TEXT BLOCK
## begin
Textfilecontent54 Matches

4 Messages Forum Options Options
Permalink
Martin Thomas
Textfilecontent54 Matches
Reply Threaded More
Print post
Permalink
The schema documentation for subexpression in textfilecontent54
indicates that a regular expression can have many terms enclosed in
parentheses (or captured) - should every capture of every match be
returned? Or just the first capture?  I am also wondering how instance
numbering would work.

Using the example regex from the schema, abc(.*)mno(.*)xyp searching the
following lines:
abcdefmnokljxyp
abcaaamnoxyp

would match the first line and return two subexpressions (def and klj).
The second line would match and only return one non-null subexpression
(aaa). Would they be numbered as instances 1,2,3? That is, are instance
numbers 1 based or 0 based?

Given that multiline matching is a key part of the new
textfilecontent_test, we should also get a match that starts on the
first line and finishes on the second and the first capture would be
'defmnokljxyp\nabcaaa'.

Does all this make sense or did I miss something?

Thanks // Martin

To unsubscribe, send an email message to LISTSERV@... with
SIGNOFF OVAL-DEVELOPER-LIST
in the BODY of the message.  If you have difficulties, write to OVAL-DEVELOPER-LIST-request@....
## end
DATA LINES
## begin
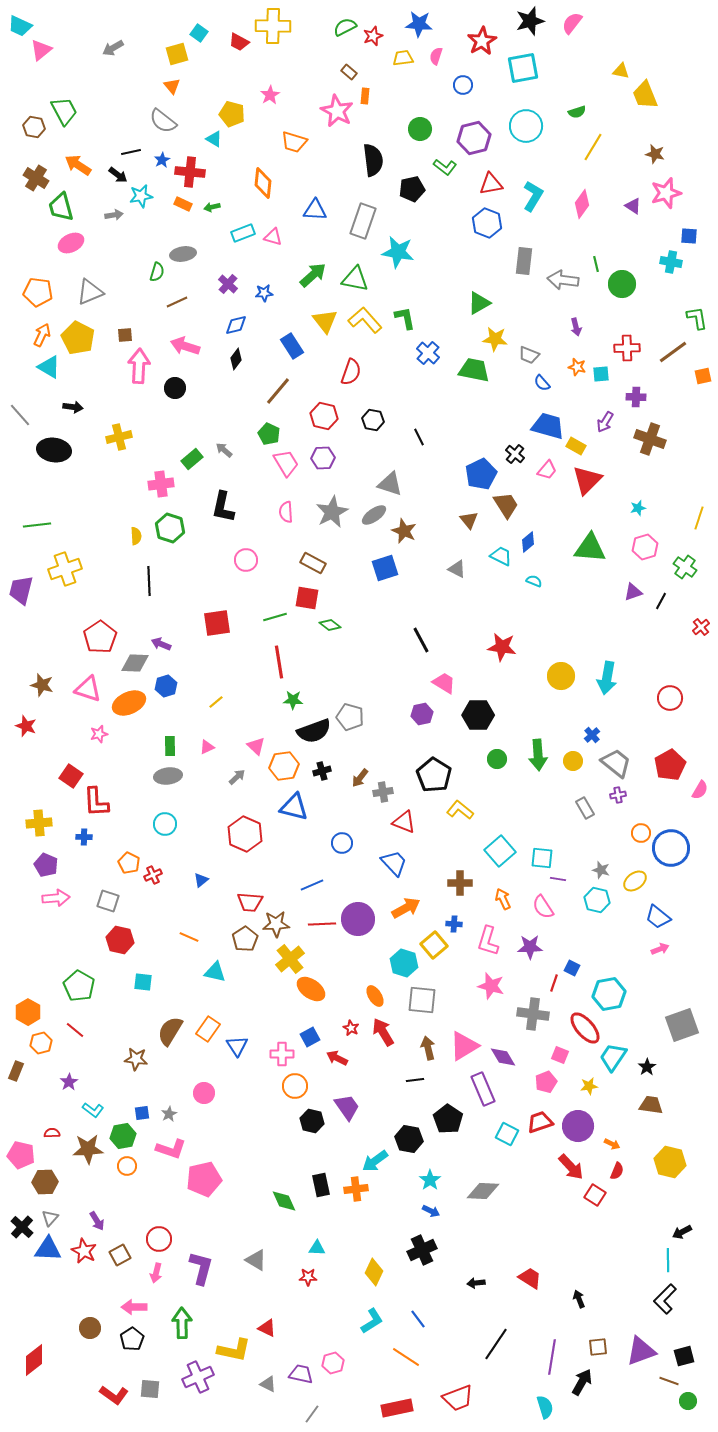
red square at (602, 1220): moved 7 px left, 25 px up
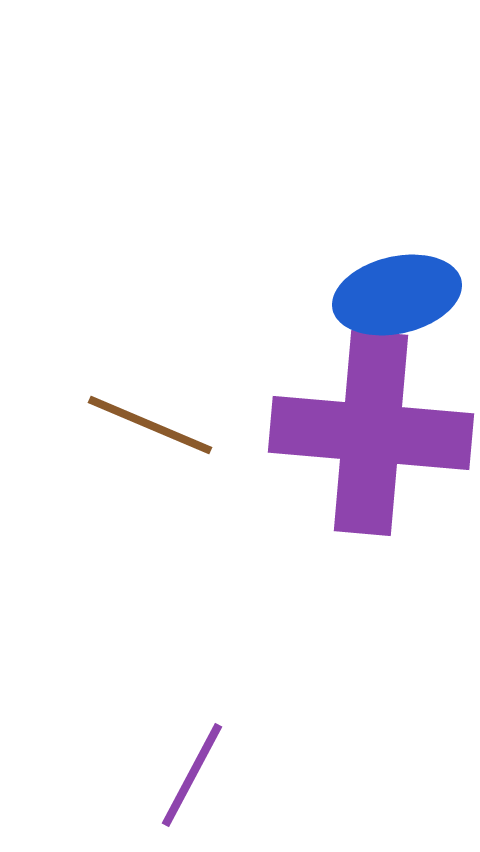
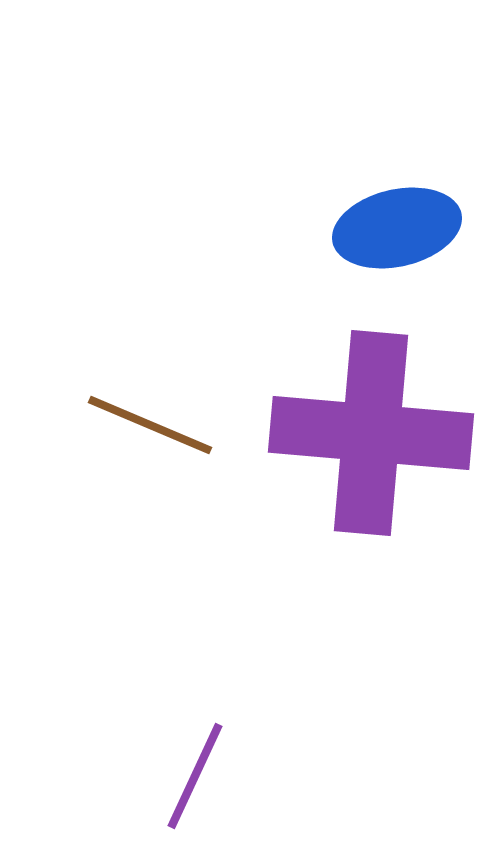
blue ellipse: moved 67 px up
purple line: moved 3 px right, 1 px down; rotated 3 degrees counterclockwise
## end
GIVEN TASK A
Reproduce the textfilecontent54 post word for word, everything from "Thanks // Martin" down to "write to OVAL-DEVELOPER-LIST-request@....".
GIVEN TASK B
According to the textfilecontent54 post, why should there also be a match that begins on the first line and ends on the second? Answer in one to three sentences.
GIVEN TASK C
Answer these from the textfilecontent54 post:
(i) What example regular expression does it take from the schema?
(ii) Which two subexpressions would the first line return?
(iii) Which two numbering bases does it ask about for instance numbers?
The data above stands apart from the textfilecontent54 post.

EXERCISE RESULT A
Thanks // Martin

To unsubscribe, send an email message to LISTSERV@... with
SIGNOFF OVAL-DEVELOPER-LIST
in the BODY of the message.  If you have difficulties, write to OVAL-DEVELOPER-LIST-request@....

EXERCISE RESULT B
Multiline matching is a key part of the new textfilecontent_test, so the regex should also match across the two lines. The first capture of that match would be 'defmnokljxyp\nabcaaa'.

EXERCISE RESULT C
(i) abc(.*)mno(.*)xyp
(ii) def and klj
(iii) 1 based or 0 based